● Recorded data:

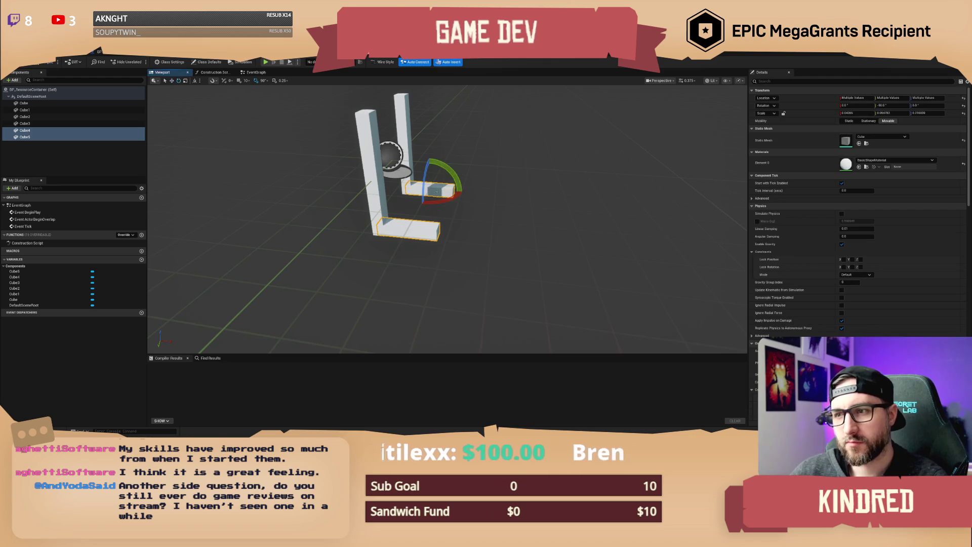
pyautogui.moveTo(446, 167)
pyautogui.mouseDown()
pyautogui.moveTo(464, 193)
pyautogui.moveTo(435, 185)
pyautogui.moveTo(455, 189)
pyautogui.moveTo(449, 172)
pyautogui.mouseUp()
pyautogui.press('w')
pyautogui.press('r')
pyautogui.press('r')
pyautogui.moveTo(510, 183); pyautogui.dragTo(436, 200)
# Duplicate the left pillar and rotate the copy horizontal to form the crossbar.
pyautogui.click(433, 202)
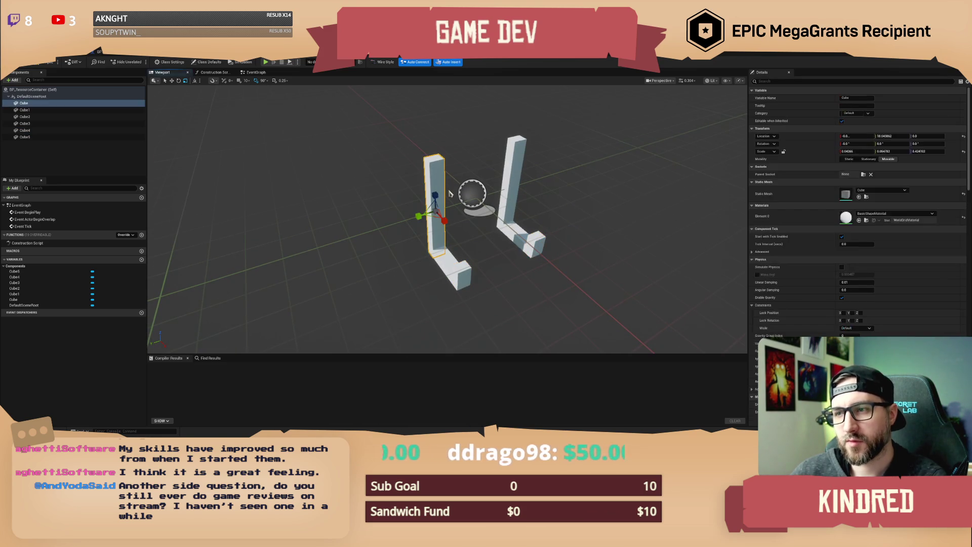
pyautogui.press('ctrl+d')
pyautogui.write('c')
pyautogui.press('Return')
* * *
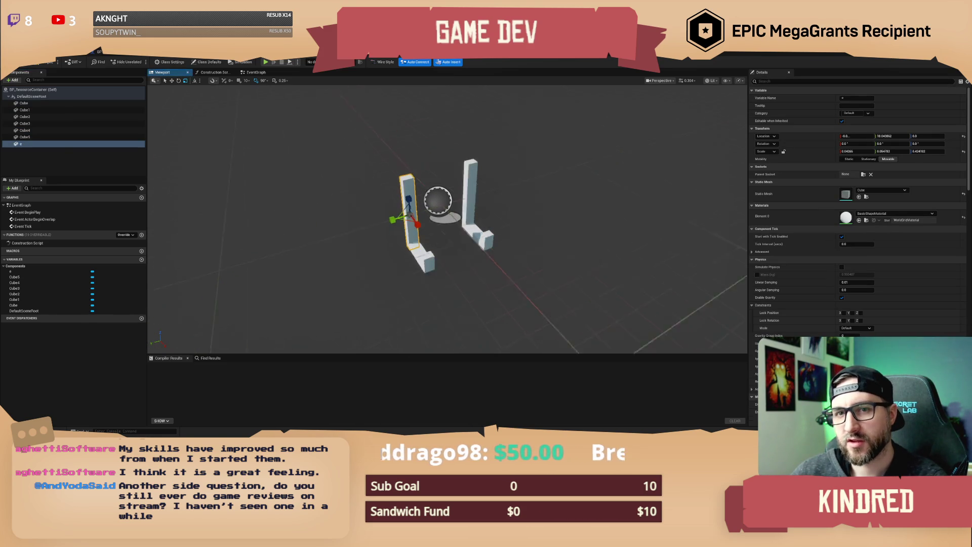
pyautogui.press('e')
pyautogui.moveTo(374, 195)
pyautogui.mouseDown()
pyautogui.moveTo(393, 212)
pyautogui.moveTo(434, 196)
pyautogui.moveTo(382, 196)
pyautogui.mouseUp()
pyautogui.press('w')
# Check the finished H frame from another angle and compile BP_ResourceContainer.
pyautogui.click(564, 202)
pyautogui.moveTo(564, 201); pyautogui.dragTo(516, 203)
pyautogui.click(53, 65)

● Task statement:
Your response should be made up of the lines in the data that contain the word "moveTo".

● Response to the exercise:
pyautogui.moveTo(446, 167)
pyautogui.moveTo(464, 193)
pyautogui.moveTo(435, 185)
pyautogui.moveTo(455, 189)
pyautogui.moveTo(449, 172)
pyautogui.moveTo(510, 183); pyautogui.dragTo(436, 200)
pyautogui.moveTo(374, 195)
pyautogui.moveTo(393, 212)
pyautogui.moveTo(434, 196)
pyautogui.moveTo(382, 196)
pyautogui.moveTo(564, 201); pyautogui.dragTo(516, 203)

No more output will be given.